Passage to read ->
>> Begin
If you provide these instructions to Custom Parser, it would do nothing or send a complaint that you haven’t provided any instructions.

To actually parse the title into the title field, you must define a data processing pipeline inside of the title object using the reserved _fns property (which is always of array type):

{
    "title": {
        "_fns": []  // defining data processing pipeline for the title field
    }
}

For Custom Parser to select the text of the title, you can utilize the HTML selector function xpath_one. To use the function on the HTML document, it should be added to the data processing pipeline. The function is defined as a JSON object with required _fn (function name) and required _args (function arguments) fields. See the full list of function definitions here.

{
    "title": {
        "_fns": [
            {
                "_fn": "xpath_one",
                "_args": ["//h1/text()"]
            }
        ]
    }
}

The parsing instructions above should produce the following result:

{
    "title": "This is a cool product"
}

Parse description

Similarly, in parsing instructions, you can define another field where the product description container, description title, and items will be parsed. For the title and the items of the description to be nested under the description object, the structure of instructions should be as follows:

{
    "title": {...},
    "description": { // description container
        "title": {}, // description title
        "items": {} // description items
    } 
}

The given structure of parsing instructions implies that description.title and description.items will be parsed based on description element. You can define a pipeline for the description field. In this case, it's done first as it will simplify the XPath expression of the title of the description.

{
    "title": {...},
    "description": {
        "_fns": [
            {
                "_fn": "xpath_one",
                "_args": ["//div[@id='description-container']"]
            }
        ],  // Pipeline result will be used when parsing `title` and `items`.
        "title": {},
        "items": {}
    }
}

In the example, the description._fns pipeline will select the description-container HTML element, which will be used as a reference point for parsing the description title and items.

To parse the remaining description fields, add two different pipelines for fields description.items, and description.title:

{
    "title": {...},
    "description": {
        "_fns": [
            {
                "_fn": "xpath_one",
                "_args": [
                    "//div[@id='description-container']"
                ]
            }
        ],
        "title": {
            "_fns": [
                {
                    "_fn": "xpath_one",
                    "_args": [
                        "//h2/text()"
>> End
To be done ->
**a.** In the Custom Parser guide, rewrite the part between "Similarly, in parsing" and "of the description.", inclusive, replacing "parsing instructions" with "extraction rules".
**b.** Turn the paragraph of the Custom Parser guide that begins "For Custom Parser to select the text of the title" into a short bulleted list that keeps its main facts.
**c.** Continue the Custom Parser guide from the point where it stops.

Dataset ->
>> Begin
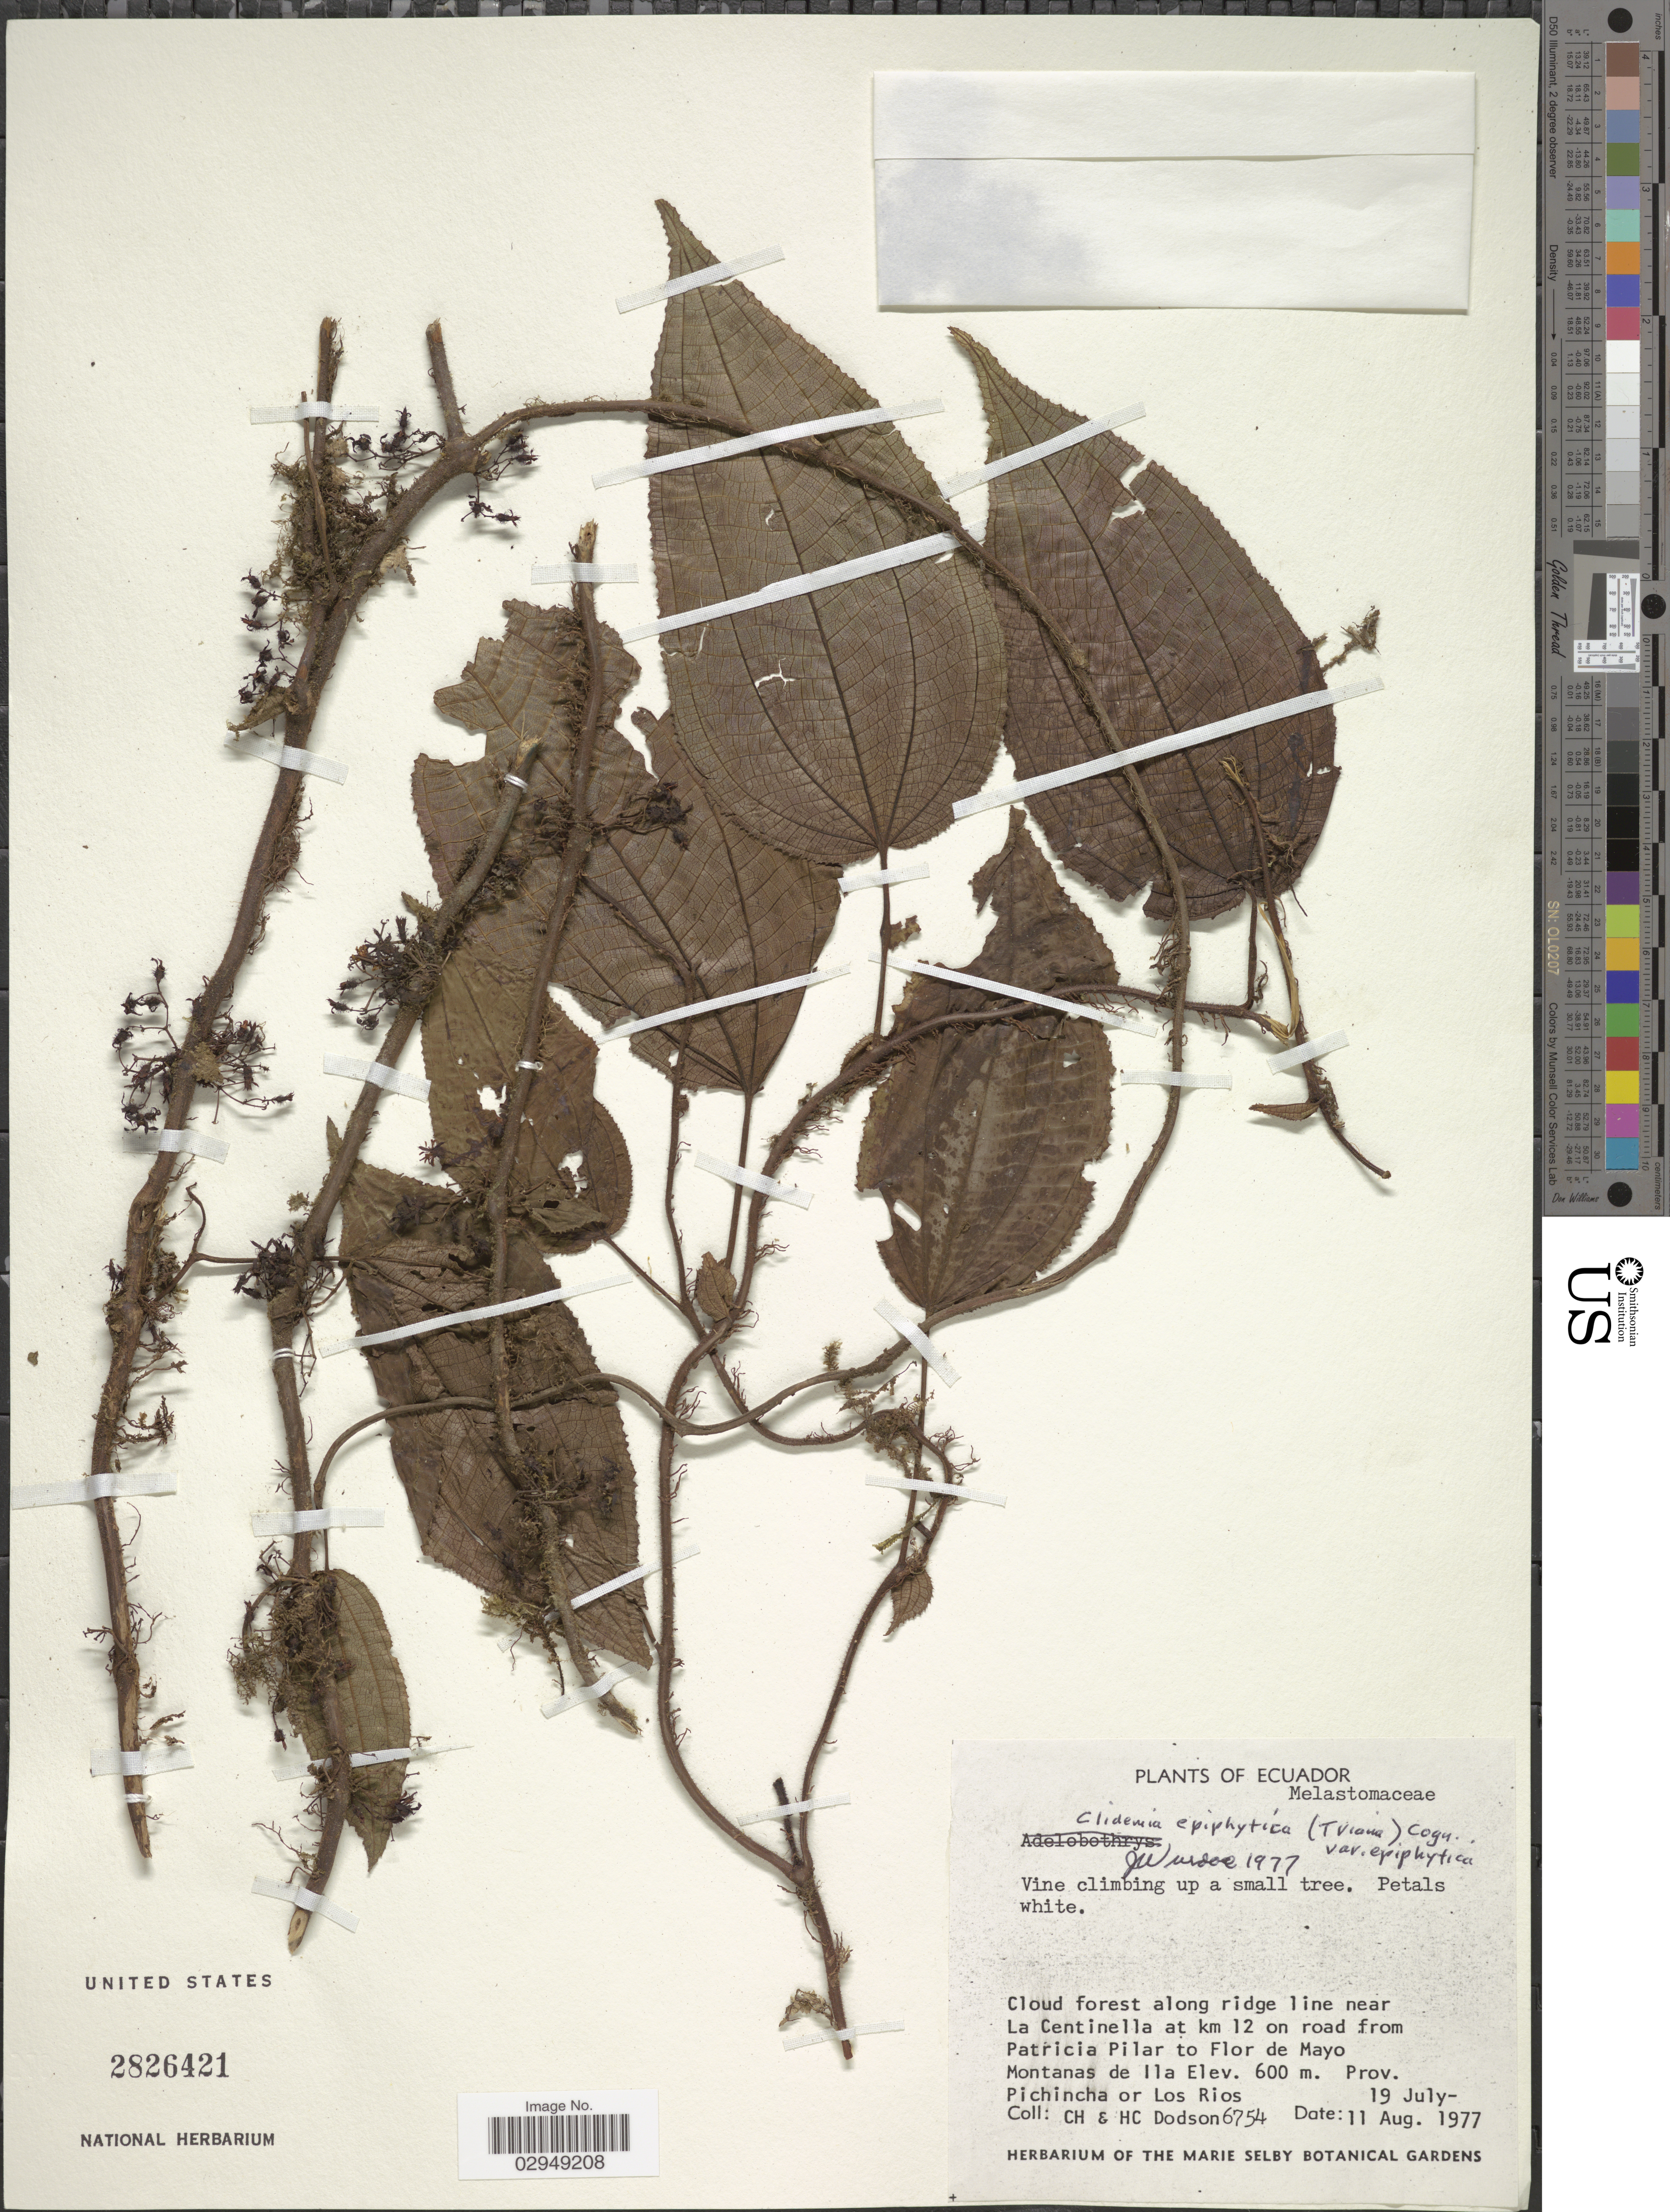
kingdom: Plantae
>> End
>> Begin
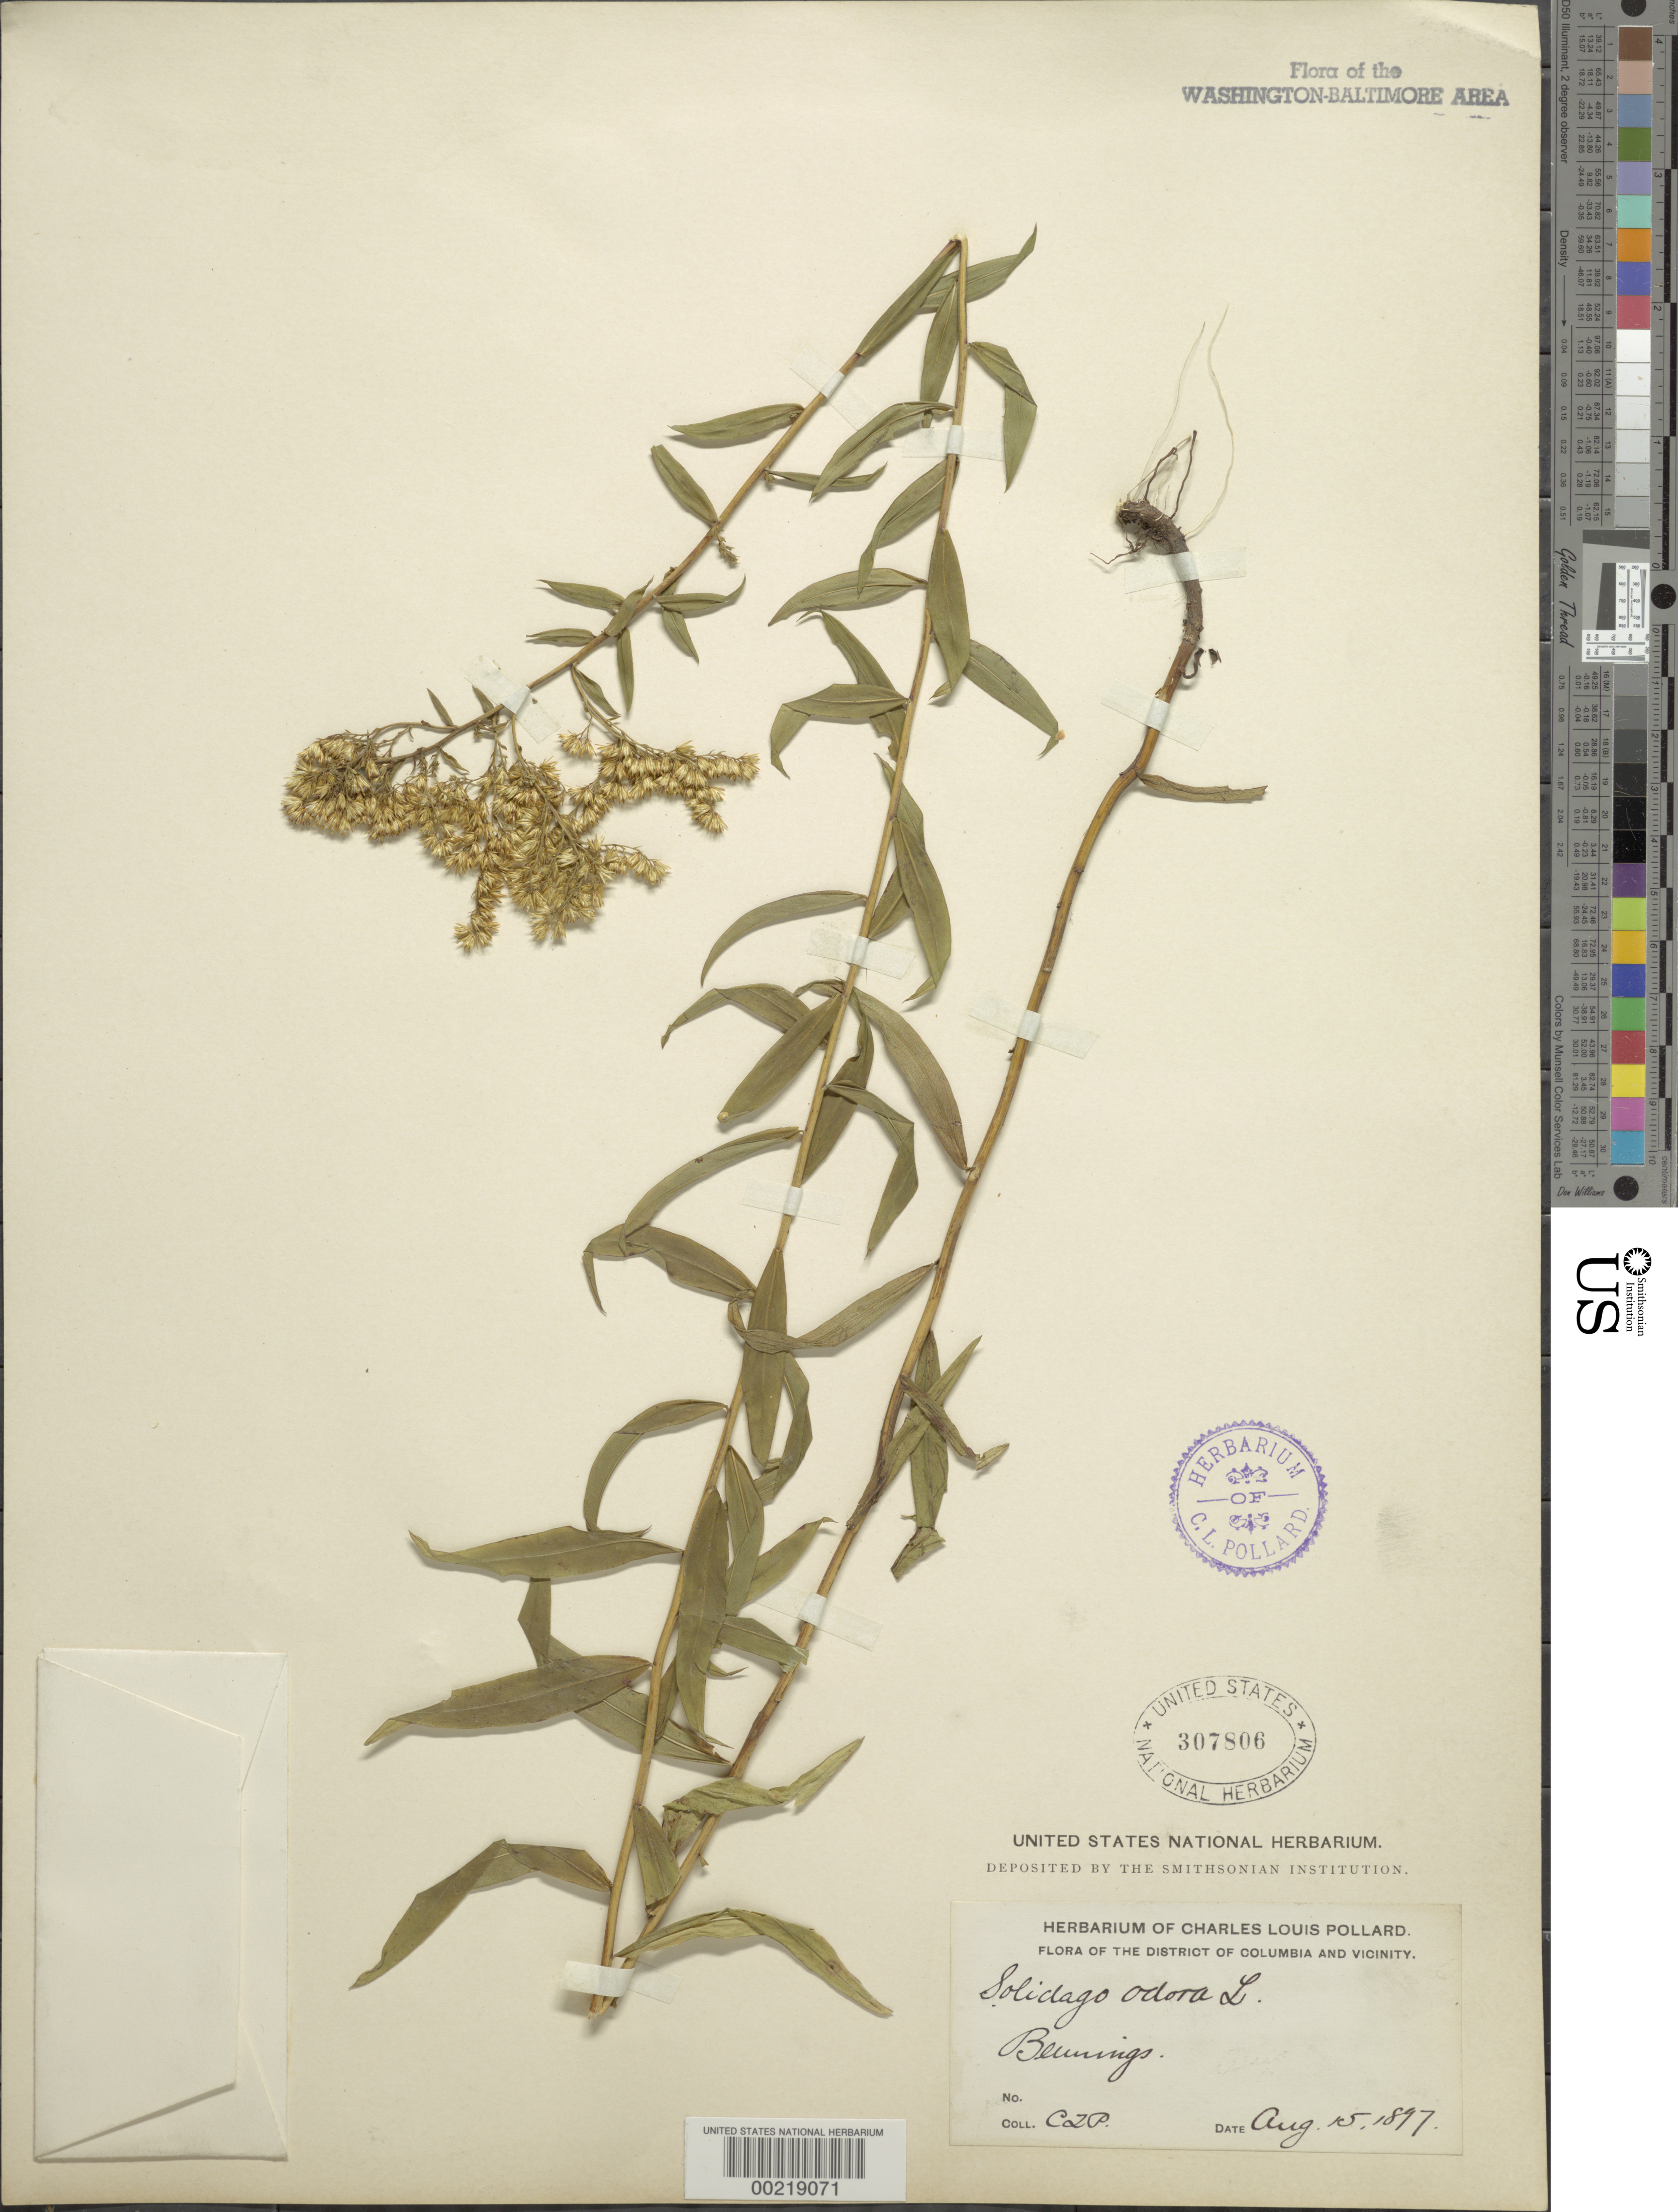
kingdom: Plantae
>> End
Responses per task ->
**a.**
Similarly, in extraction rules, you can define another field where the product description container, description title, and items will be parsed. For the title and the items of the description to be nested under the description object, the structure of instructions should be as follows:

{
    "title": {...},
    "description": { // description container
        "title": {}, // description title
        "items": {} // description items
    } 
}

The given structure of extraction rules implies that description.title and description.items will be parsed based on description element. You can define a pipeline for the description field. In this case, it's done first as it will simplify the XPath expression of the title of the description.

**b.**
- Custom Parser can select the title text with the HTML selector function xpath_one.
- To apply the function to the HTML document, add it to the data processing pipeline.
- A function is defined as a JSON object with two required fields: _fn (the function name) and _args (the function arguments).
- A full list of function definitions is available.

**c.**
                    ]
                }
            ]
        },
        "items": {
            "_fns": [
                {
                    "_fn": "xpath",
                    "_args": [
                        "//li/text()"
                    ]
                }
            ]
        }
    }
}

Notice how the xpath function is used instead of xpath_one to extract all items that match the XPath expression.

The parsing instructions produce the following result:

{
    "title": {...},
    "description": {
        "title": "This is description about the product",
        "items": [
            "Durable",
            "Nice",
            "Sweet",
            "Spicy"
        ]
    }
}

Parse product variants

The following example shows the structure of instructions if you want to parse information into product_variants field, which will contain a list of variant objects. In this case, the variant object has price and color fields.

{
    "title": {...},
    "description": {...},
    "product_variants": [
        {
            "price": ...,
            "color": ...
        },
        {
            ...
        },
        ...
    ]
}

Start with selecting all product variant elements:

{
    "title": {...},
    "description": {...},
    "product_variants": {
        "_fns": [
            {
                "_fn": "xpath",
                "_args": ["//div[@class='variant']"]
            }
        ]
    }
}

To make product_variants a list containing JSON objects, you will have to iterate through found variants using _items iterator:

{
    "title": {...},
    "description": {...},
    "product_variants": {
        "_fns": [
            {
                "_fn": "xpath",
                "_args": ["//div[@class='variant']"]
            }
        ],
        "_items": { // with this, you are instructing to process found elements one by one
            // field instructions to be described here
        } 
    }
}

Lastly, define instructions on how to parse the color and price fields:

{
    "title": {...},
    "description": {...},
    "product_variants": {
        "_fns": [
            {
                "_fn": "xpath",
                "_args": [
                    "//div[@class='variant']"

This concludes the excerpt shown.